Now, here’s the difficult part. Encouraging individuality for a “child” who happens to be in his/her twenties includes Independence from the parent. I don’t think I have totally sucked at this, my kids are fairly independent, but I must admit that things have gone more smoothly, over the years, when the kids “understood” my vision of what would truly make them successful and happy. It does make sense, does it not, that I, by default, should be the expert on the inner-most workings of the two people who spent the first nine months of life inside my belly? We shared air, blood, and nutrition. I should know!
At some point, Parent must make the shift, realizing that Child may have created his/her own slightly different vision and that’s okay. This requires some major growing up of Parent (that would be me).

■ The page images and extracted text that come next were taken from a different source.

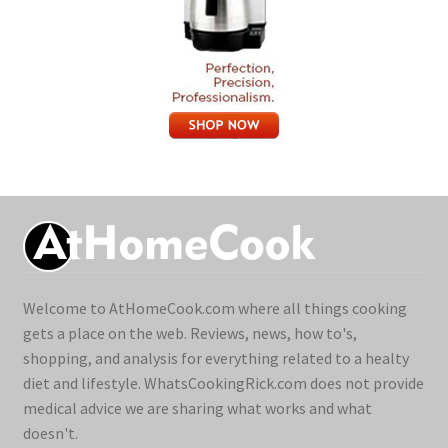
Welcome to AtHomeCook.com where all things cooking
gets a place on the web. Reviews, news, how to's,
shopping, and analysis for everything related to a healty
diet and lifestyle. WhatsCookingRick.com does not provide
medical advice we are sharing what works and what
doesn't.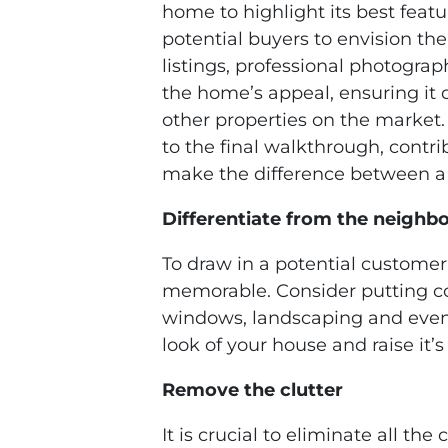
home to highlight its best featu
potential buyers to envision thei
listings, professional photograp
the home’s appeal, ensuring it d
other properties on the market. 
to the final walkthrough, contr
make the difference between a q
Differentiate from the neighb
To draw in a potential custome
memorable. Consider putting co
windows, landscaping and even 
look of your house and raise it’s
Remove the clutter
It is crucial to eliminate all th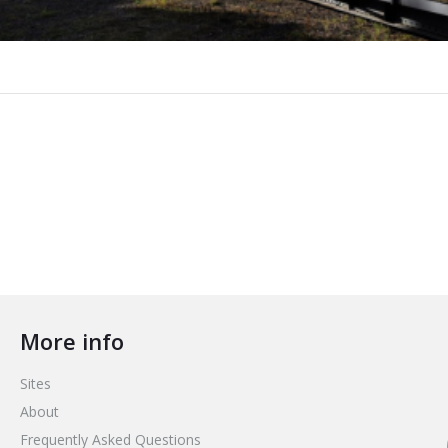
More info
Sites
About
Frequently Asked Questions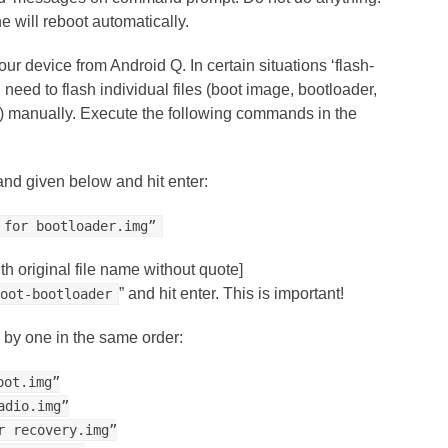
e will reboot automatically.
 device from Android Q. In certain situations ‘flash-
u need to flash individual files (boot image, bootloader,
e) manually. Execute the following commands in the
nd given below and hit enter:
 for bootloader.img”
th original file name without quote]
” and hit enter. This is important!
boot-bootloader
by one in the same order:
oot.img”
adio.img”
r recovery.img”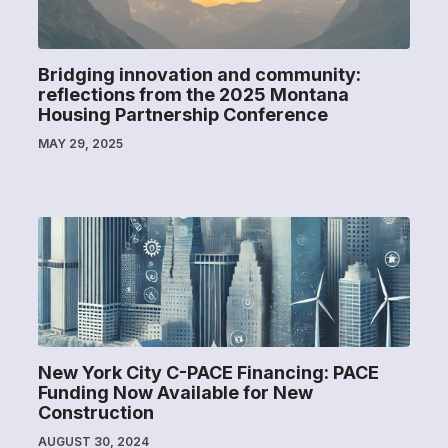
Bridging innovation and community:
reflections from the 2025 Montana
Housing Partnership Conference
MAY 29, 2025
New York City C-PACE Financing: PACE
Funding Now Available for New
Construction
AUGUST 30, 2024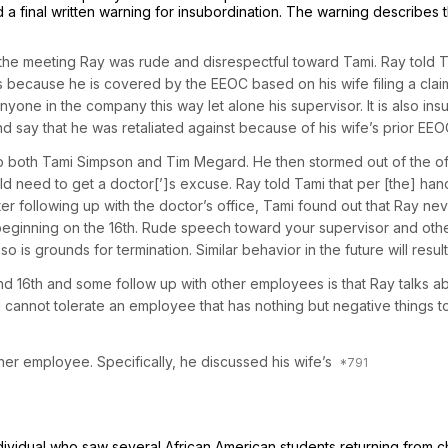
 final written warning for insubordination. The warning describes t
the meeting Ray was rude and disrespectful toward Tami. Ray told Ta
 because he is covered by the EEOC based on his wife filing a claim a
one in the company this way let alone his supervisor. It is also insu
say that he was retaliated against because of his wife’s prior EEOC c
 both Tami Simpson and Tim Megard. He then stormed out of the off
ld need to get a doctor[’]s excuse. Ray told Tami that per [the] han
ter following up with the doctor’s office, Tami found out that Ray ne
e beginning on the 16th. Rude speech toward your supervisor and oth
 is grounds for termination. Similar behavior in the future will result 
and 16th and some follow up with other employees is that Ray talks 
nnot tolerate an employee that has nothing but negative things to s
her employee. Specifically, he discussed his wife’s
ividual who saw several African American students returning from c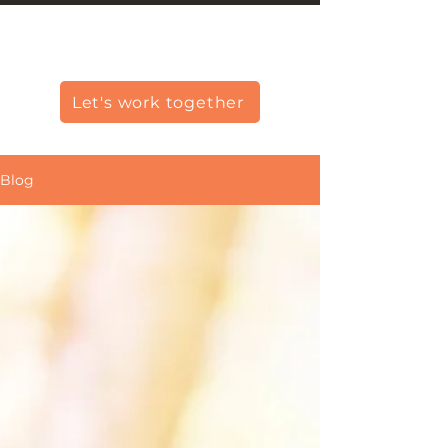
Christine Carlo George
Let's work together
Blog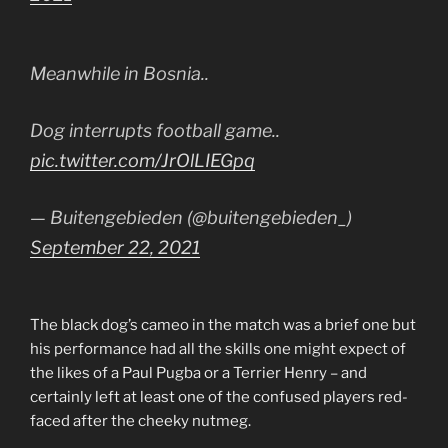
Meanwhile in Bosnia..
Dog interrupts football game..
pic.twitter.com/JrOlLIEGpq
— Buitengebieden (@buitengebieden_)
September 22, 2021
The black dog’s cameo in the match was a brief one but
his performance had all the skills one might expect of
the likes of a Paul Pugba or a Terrier Henry – and
certainly left at least one of the confused players red-
faced after the cheeky nutmeg.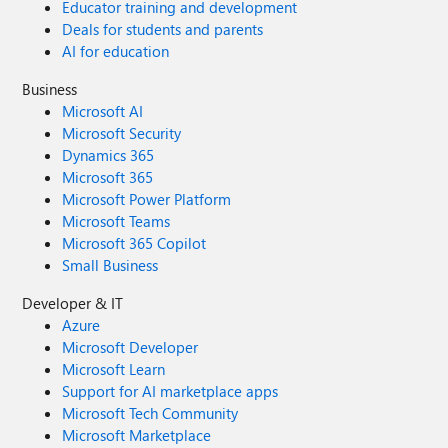
Educator training and development
Deals for students and parents
AI for education
Business
Microsoft AI
Microsoft Security
Dynamics 365
Microsoft 365
Microsoft Power Platform
Microsoft Teams
Microsoft 365 Copilot
Small Business
Developer & IT
Azure
Microsoft Developer
Microsoft Learn
Support for AI marketplace apps
Microsoft Tech Community
Microsoft Marketplace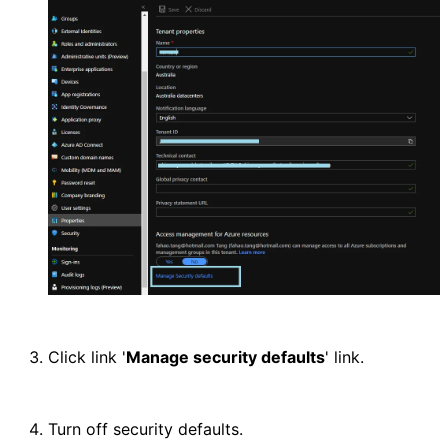
Click link '
Manage security defaults
' link.
Turn off security defaults.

So, I have one final birthday gift for my offspring. I’ll start with the caveat . . . don’t be confused by thinking that I’m going to keep my lips sealed or lose my own opinions somewhere, but here goes. To each of you I say:
Be yourself. Even when it means bucking me, have courage and be yourself. I like who you are.
P.S. I’m still not totally opposed to parent-arranged marriages. Just let me know when you are ready and I’ll do the arranging! I mean, or course, if that’s what you want.